The labyrinth at Soberman’s is also unique because in the center stands a magnificent Saguaro Cactus. At the right time of day, one can stand “in the Shadow of the Saguaro.” This is how the location of the facility is defined – “in the Shadow of the Saguaro.” The shade represents a place for rest and healing in the desert, physically and metaphorically.
Fun Fact: Soberman’s Estate Clinical Director, Frank Saverino, M.Ed., LPC, LISAC, has a tie with a photo of the Shadow of the Saguaro!
Who participates in a Commencement Stone Ceremony?
The Soberman’s Estate team joins the new alumni, along with the other clients at the estate.

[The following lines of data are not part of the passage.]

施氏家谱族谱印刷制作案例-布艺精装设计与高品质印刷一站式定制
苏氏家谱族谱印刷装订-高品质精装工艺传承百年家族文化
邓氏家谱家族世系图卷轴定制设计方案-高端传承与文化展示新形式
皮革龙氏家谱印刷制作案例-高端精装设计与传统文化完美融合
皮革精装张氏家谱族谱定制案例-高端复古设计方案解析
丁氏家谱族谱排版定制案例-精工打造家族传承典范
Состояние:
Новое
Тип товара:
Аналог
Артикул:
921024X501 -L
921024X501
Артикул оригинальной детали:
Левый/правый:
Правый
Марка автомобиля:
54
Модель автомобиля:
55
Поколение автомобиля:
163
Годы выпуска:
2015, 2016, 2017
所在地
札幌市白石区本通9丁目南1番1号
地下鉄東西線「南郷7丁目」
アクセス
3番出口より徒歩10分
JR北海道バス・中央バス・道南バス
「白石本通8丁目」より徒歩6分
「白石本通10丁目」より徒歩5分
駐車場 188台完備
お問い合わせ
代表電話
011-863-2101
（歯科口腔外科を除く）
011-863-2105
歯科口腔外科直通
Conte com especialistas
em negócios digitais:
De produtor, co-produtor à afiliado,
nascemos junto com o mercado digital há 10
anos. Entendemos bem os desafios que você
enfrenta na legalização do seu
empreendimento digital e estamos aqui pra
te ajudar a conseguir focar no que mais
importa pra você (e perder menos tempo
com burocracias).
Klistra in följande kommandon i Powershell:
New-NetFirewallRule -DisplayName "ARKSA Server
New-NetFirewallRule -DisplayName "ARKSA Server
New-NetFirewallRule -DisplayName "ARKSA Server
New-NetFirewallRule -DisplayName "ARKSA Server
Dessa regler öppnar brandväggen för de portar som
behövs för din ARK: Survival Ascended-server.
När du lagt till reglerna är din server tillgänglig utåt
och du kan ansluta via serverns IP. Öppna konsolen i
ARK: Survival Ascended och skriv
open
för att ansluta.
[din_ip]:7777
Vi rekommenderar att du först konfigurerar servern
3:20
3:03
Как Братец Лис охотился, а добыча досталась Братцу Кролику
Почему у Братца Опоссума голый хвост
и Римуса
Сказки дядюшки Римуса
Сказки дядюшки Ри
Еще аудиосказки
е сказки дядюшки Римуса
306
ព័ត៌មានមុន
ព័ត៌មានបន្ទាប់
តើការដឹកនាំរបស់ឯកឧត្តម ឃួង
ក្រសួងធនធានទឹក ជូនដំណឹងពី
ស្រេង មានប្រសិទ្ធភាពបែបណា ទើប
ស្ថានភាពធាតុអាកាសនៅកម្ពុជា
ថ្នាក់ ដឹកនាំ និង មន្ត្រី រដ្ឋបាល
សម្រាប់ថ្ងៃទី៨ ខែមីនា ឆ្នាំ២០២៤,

There is a 10-bed maximum at Soberman’s Estate which allows each client priority attention and individualized healing. Though there are about 25 team members, there are typically 2-8 on-site at any given time. Occasionally alumni family will join in celebration of this achievement. Each ceremony typically has 6-25 participants. “The Commencement Stone Ceremony gives all of us the time to stop and appreciate this huge milestone together. It is one of those life moments we should all embrace,” said Sandi.
Those in recovery, or who have loved ones in recovery, know that the “real work” begins when clients leave a residential treatment center. “The memories from this time will help the clients whenever they need a feel-good pick-me-up in the future,” says Sandi. Soberman’s Estate facilitates an Alumni Program which helps alumni and their families stay involved in the recovery community, and offers any resources needed after inpatient treatment.